The first time that I saw the new Control Panel, I was very upset. After all, how can I be a true power user if Microsoft has removed most of my Control Panel icons? However, after I took a deep breath, counted to ten, and took a closer look, I saw that all I had to do to get back to the classic Control Panel was to click on the View All Control Panel Options hot link. Clicking this link will permanently switch Control Panel to look more like what you’re used to seeing. If you do need to switch back to the new version, though, simply click the hot link that says Display Only Commonly Used Control Panel Options.
Working through the full Control Panel, I noticed a couple of new icons. For starters, there’s a Scanners And Cameras icon, which lets you install and configure any TWAIN-enabled device. There’s also a new icon for the Taskbar And Start Menu (which I discussed earlier) and for the Automatic Update feature.

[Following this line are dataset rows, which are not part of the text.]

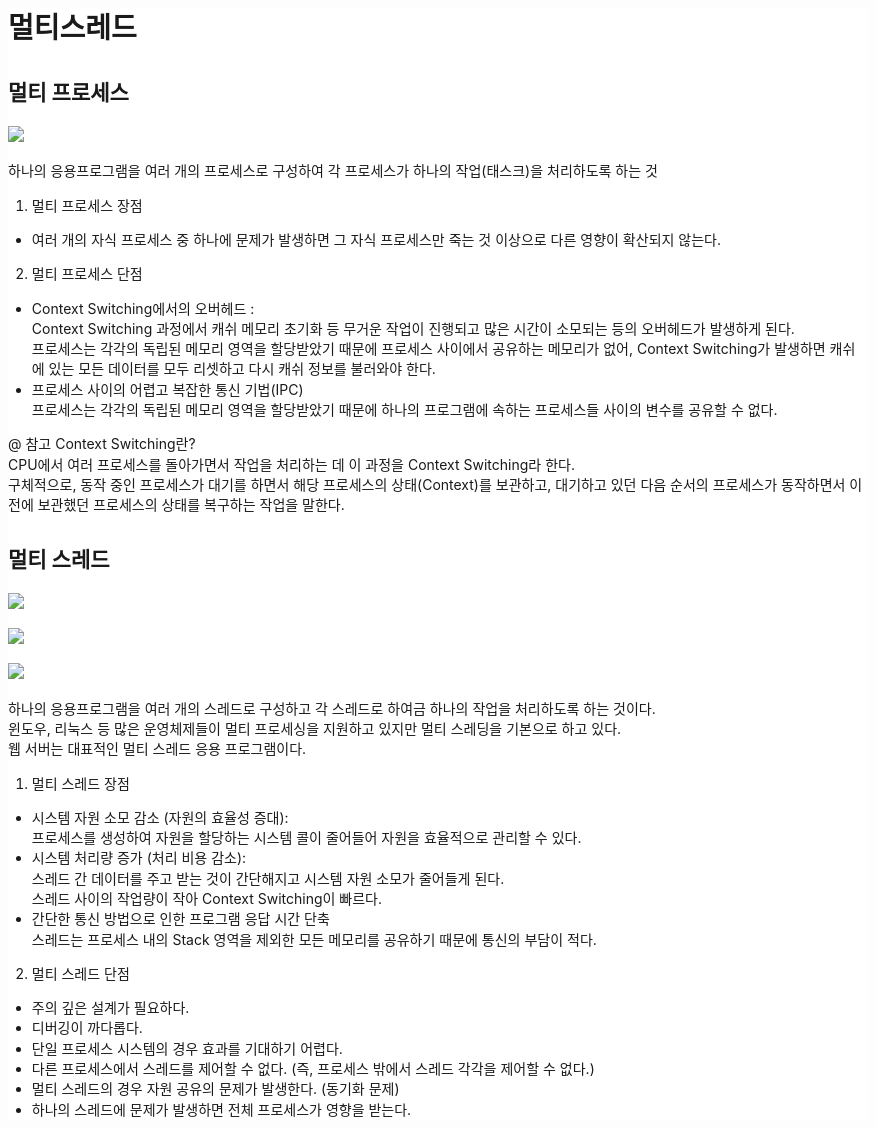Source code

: # 멀티스레드

## 멀티 프로세스

<img src="https://t1.daumcdn.net/cfile/tistory/230A334B5822F74D08" width="800"> <br>

하나의 응용프로그램을 여러 개의 프로세스로 구성하여 각 프로세스가 하나의 작업(태스크)을 처리하도록 하는 것

1. 멀티 프로세스 장점 <br>
- 여러 개의 자식 프로세스 중 하나에 문제가 발생하면 그 자식 프로세스만 죽는 것 이상으로 다른 영향이 확산되지 않는다.

2. 멀티 프로세스 단점 <br>
- Context Switching에서의 오버헤드 : <br>
Context Switching 과정에서 캐쉬 메모리 초기화 등 무거운 작업이 진행되고 많은 시간이 소모되는 등의 오버헤드가 발생하게 된다. <br>
프로세스는 각각의 독립된 메모리 영역을 할당받았기 때문에 프로세스 사이에서 공유하는 메모리가 없어, Context Switching가 발생하면 캐쉬에 있는 모든 데이터를 모두 리셋하고 다시 캐쉬 정보를 불러와야 한다.
- 프로세스 사이의 어렵고 복잡한 통신 기법(IPC) <br>
프로세스는 각각의 독립된 메모리 영역을 할당받았기 때문에 하나의 프로그램에 속하는 프로세스들 사이의 변수를 공유할 수 없다. <br>

@ 참고 Context Switching란? <br>
CPU에서 여러 프로세스를 돌아가면서 작업을 처리하는 데 이 과정을 Context Switching라 한다. <br>
구체적으로, 동작 중인 프로세스가 대기를 하면서 해당 프로세스의 상태(Context)를 보관하고, 대기하고 있던 다음 순서의 프로세스가 동작하면서 이전에 보관했던 프로세스의 상태를 복구하는 작업을 말한다. <br>

## 멀티 스레드

<img src="https://t1.daumcdn.net/cfile/tistory/217D00505822F78905" width="800"> <br>

<img src="https://velog.velcdn.com/images/gil0127/post/540376e9-9eb4-46d8-9cff-816a1d9cce1f/%EC%8B%B1%EA%B8%80%20vs%20%EB%A9%80%ED%8B%B0.png" width="800"> <br>

<img src="https://velog.velcdn.com/images%2Fgil0127%2Fpost%2F90c4513d-14c6-476b-8eb6-452f7f0fb107%2F7.PNG" width="800"> <br>

하나의 응용프로그램을 여러 개의 스레드로 구성하고 각 스레드로 하여금 하나의 작업을 처리하도록 하는 것이다. <br>
윈도우, 리눅스 등 많은 운영체제들이 멀티 프로세싱을 지원하고 있지만 멀티 스레딩을 기본으로 하고 있다. <br>
웹 서버는 대표적인 멀티 스레드 응용 프로그램이다.

1. 멀티 스레드 장점
- 시스템 자원 소모 감소 (자원의 효율성 증대): <br>
프로세스를 생성하여 자원을 할당하는 시스템 콜이 줄어들어 자원을 효율적으로 관리할 수 있다.
- 시스템 처리량 증가 (처리 비용 감소): <br>
스레드 간 데이터를 주고 받는 것이 간단해지고 시스템 자원 소모가 줄어들게 된다. <br>
스레드 사이의 작업량이 작아 Context Switching이 빠르다. <br>
- 간단한 통신 방법으로 인한 프로그램 응답 시간 단축 <br>
스레드는 프로세스 내의 Stack 영역을 제외한 모든 메모리를 공유하기 때문에 통신의 부담이 적다.

2. 멀티 스레드 단점
- 주의 깊은 설계가 필요하다.
- 디버깅이 까다롭다.
- 단일 프로세스 시스템의 경우 효과를 기대하기 어렵다.
- 다른 프로세스에서 스레드를 제어할 수 없다. (즉, 프로세스 밖에서 스레드 각각을 제어할 수 없다.)
- 멀티 스레드의 경우 자원 공유의 문제가 발생한다. (동기화 문제)
- 하나의 스레드에 문제가 발생하면 전체 프로세스가 영향을 받는다.
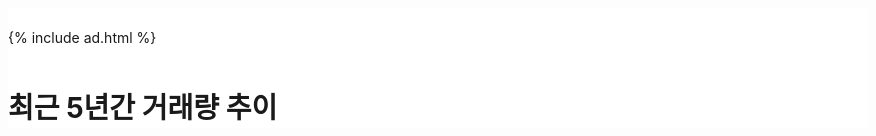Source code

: 
<br>
{% include ad.html %}
<br>

# 최근 5년간 거래량 추이


<div style="width:100%;">
    <canvas id="deal_progress" height="200"></canvas>
</div>

<script>
new Chart(document.getElementById("deal_progress"), {
    type: 'line',
    data: {
        labels: ['201402','201403','201404','201405','201406','201407','201408','201409','201410','201411','201412','201501','201502','201503','201504','201505','201506','201507','201508','201509','201510','201511','201512','201601','201602','201603','201604','201605','201606','201607','201608','201609','201610','201611','201612','201701','201702','201703','201704','201705','201706','201707','201708','201709','201710','201711','201712','201801','201802','201803','201804','201805','201806','201807','201808','201809','201810','201811','201812','201901','201902'],
        datasets: [{
            label: '매매',
            pointRadius: 1,
            data: [13, 9, 5, 12, 6, 8, 9, 16, 8, 9, 5, 10, 5, 18, 14, 21, 13, 20, 19, 16, 16, 11, 11, 21, 22, 12, 9, 15, 13, 8, 13, 17, 17, 10, 9, 9, 12, 7, 13, 11, 12, 20, 14, 21, 8, 12, 9, 64, 45, 60, 36, 41, 29, 57, 64, 78, 64, 38, 32, 38, 24],
            borderColor: "rgba(255, 201, 14, 1)",
            backgroundColor: "rgba(255, 201, 14, 0.5)",
            fill: false,
            lineTension: 0
        },{
            label: '전월세',
            pointRadius: 1,
            data: [12, 6, 8, 14, 10, 14, 18, 10, 19, 25, 18, 12, 27, 35, 18, 16, 22, 15, 20, 23, 24, 28, 32, 62, 33, 28, 19, 19, 15, 13, 7, 13, 19, 21, 23, 26, 40, 23, 21, 16, 16, 14, 19, 21, 15, 32, 48, 74, 65, 65, 46, 58, 46, 35, 39, 52, 66, 40, 49, 34, 9],
            borderColor: "rgba(0, 141, 185, 1)",
            backgroundColor: "rgba(0, 141, 185, 0.5)",
            fill: false,
            lineTension: 0
        }
        ]
    },
    options: {
        responsive: true,
        title: {
            display: false
        },
        tooltips: {
            mode: 'index',
            intersect: false
        },
        hover: {
            mode: 'nearest',
            intersect: true
        },
        scales: {
            xAxes: [{
                display: true,
                scaleLabel: {
                    display: true,
                    labelString: '년/월'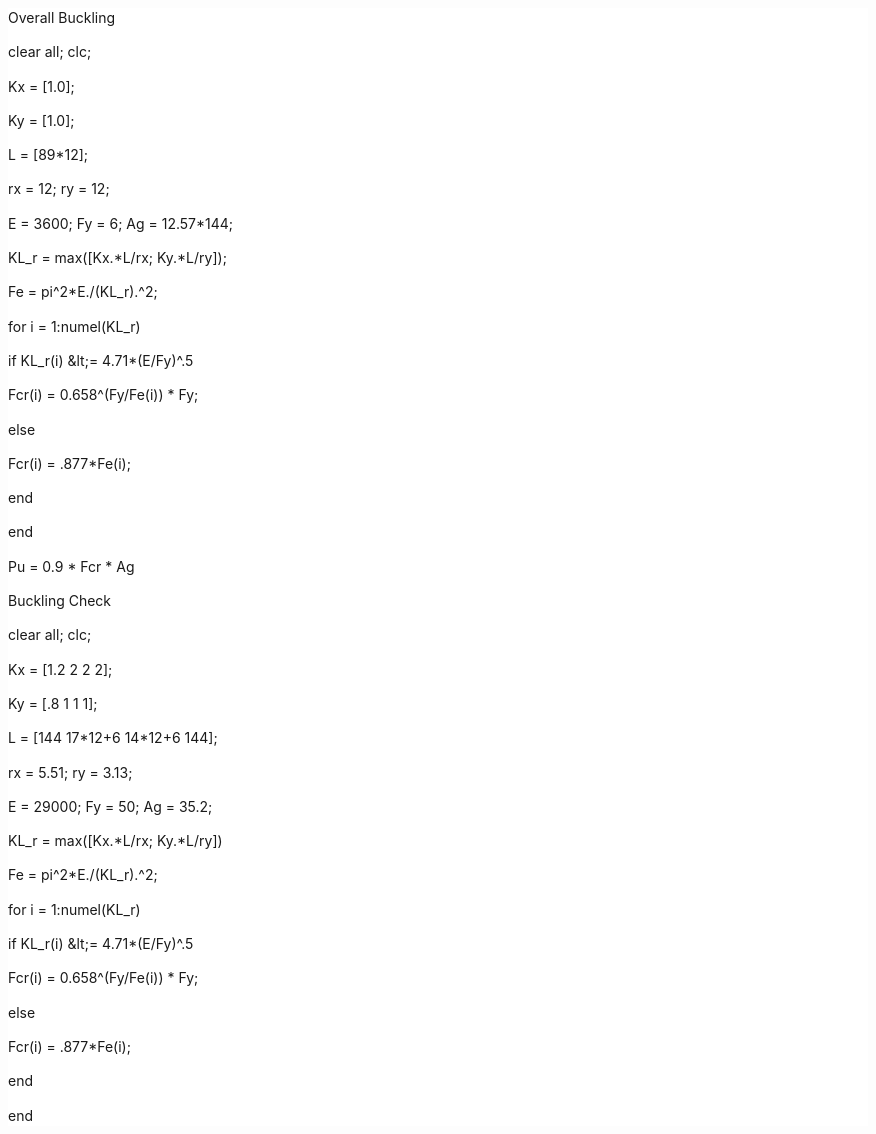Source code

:Overall Buckling

clear all; clc;

Kx = [1.0];

Ky = [1.0];

L = [89\*12];

rx = 12; ry = 12;

E = 3600; Fy = 6; Ag = 12.57\*144;

KL\_r = max([Kx.\*L/rx; Ky.\*L/ry]);

Fe = pi^2\*E./(KL\_r).^2;

for i = 1:numel(KL\_r)

if KL\_r(i) \&lt;= 4.71\*(E/Fy)^.5

Fcr(i) = 0.658^(Fy/Fe(i)) \* Fy;

else

Fcr(i) = .877\*Fe(i);

end

end

Pu = 0.9 \* Fcr \* Ag

Buckling Check

clear all; clc;

Kx = [1.2 2 2 2];

Ky = [.8 1 1 1];

L = [144 17\*12+6 14\*12+6 144];

rx = 5.51; ry = 3.13;

E = 29000; Fy = 50; Ag = 35.2;

KL\_r = max([Kx.\*L/rx; Ky.\*L/ry])

Fe = pi^2\*E./(KL\_r).^2;

for i = 1:numel(KL\_r)

if KL\_r(i) \&lt;= 4.71\*(E/Fy)^.5

Fcr(i) = 0.658^(Fy/Fe(i)) \* Fy;

else

Fcr(i) = .877\*Fe(i);

end

end
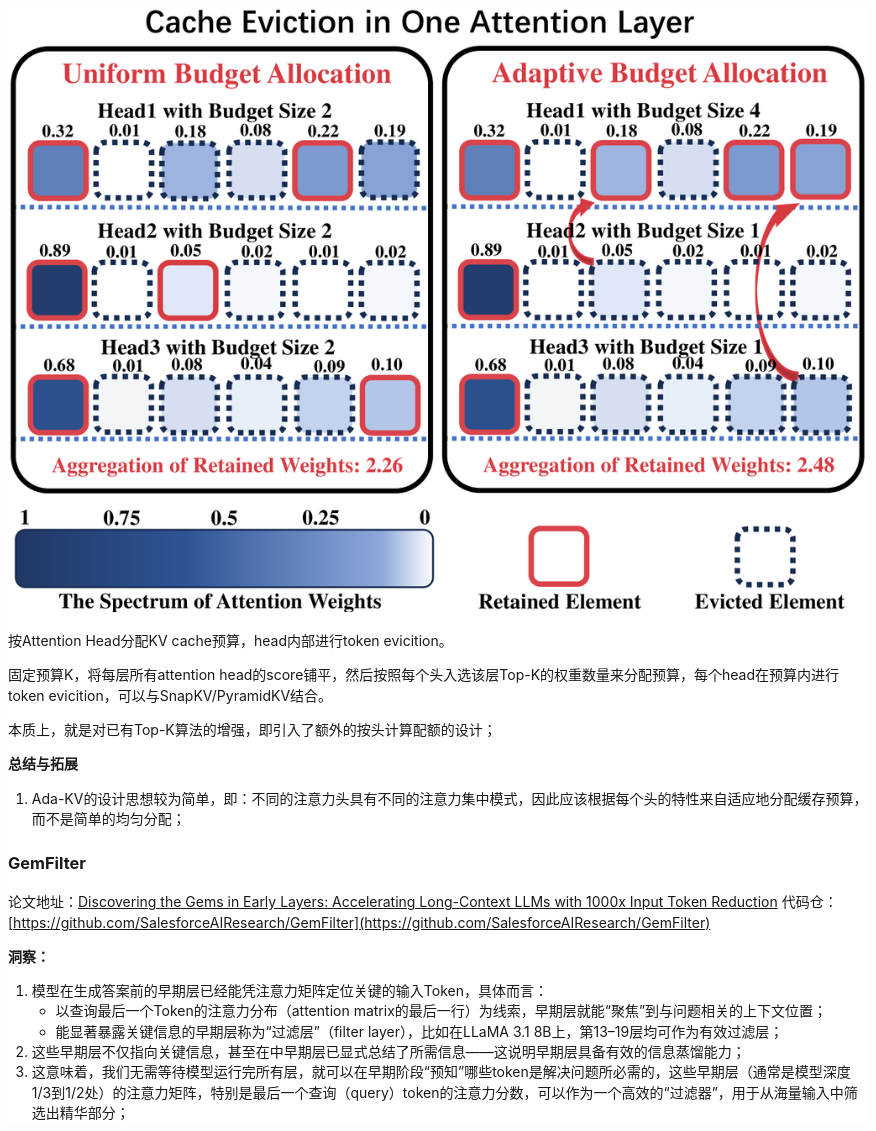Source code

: ![800](imgs/Pasted%20image%2020250901223219.png)

按Attention Head分配KV cache预算，head内部进行token evicition。

固定预算K，将每层所有attention head的score铺平，然后按照每个头入选该层Top-K的权重数量来分配预算，每个head在预算内进行token evicition，可以与SnapKV/PyramidKV结合。

本质上，就是对已有Top-K算法的增强，即引入了额外的按头计算配额的设计；

**总结与拓展**
1. Ada-KV的设计思想较为简单，即：不同的注意力头具有不同的注意力集中模式，因此应该根据每个头的特性来自适应地分配缓存预算，而不是简单的均匀分配；

### GemFilter
论文地址：[Discovering the Gems in Early Layers: Accelerating Long-Context LLMs with 1000x Input Token Reduction](https://arxiv.org/html/2409.17422)
代码仓：[https://github.com/SalesforceAIResearch/GemFilter](https://github.com/SalesforceAIResearch/GemFilter)

**洞察：**
1. 模型在生成答案前的早期层已经能凭注意力矩阵定位关键的输入Token，具体而言：
    - 以查询最后一个Token的注意力分布（attention matrix的最后一行）为线索，早期层就能“聚焦”到与问题相关的上下文位置；
    - 能显著暴露关键信息的早期层称为“过滤层”（filter layer），比如在LLaMA 3.1 8B上，第13–19层均可作为有效过滤层；
2. 这些早期层不仅指向关键信息，甚至在中早期层已显式总结了所需信息——这说明早期层具备有效的信息蒸馏能力；
3. 这意味着，我们无需等待模型运行完所有层，就可以在早期阶段“预知”哪些token是解决问题所必需的，这些早期层（通常是模型深度1/3到1/2处）的注意力矩阵，特别是最后一个查询（query）token的注意力分数，可以作为一个高效的“过滤器”，用于从海量输入中筛选出精华部分；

In this Daily Drill Down, I’ve discussed the new Windows Me operating system. All in all, it seems that Microsoft has added a few applications to Windows 98 and upgraded Internet Explorer rather than producing a new operating system. Nevertheless, Windows Me seems to be a nice operating system. In my tests, it appeared to be very stable. But then again, why shouldn’t it be? It looks as if most of the code is left over from Windows 98.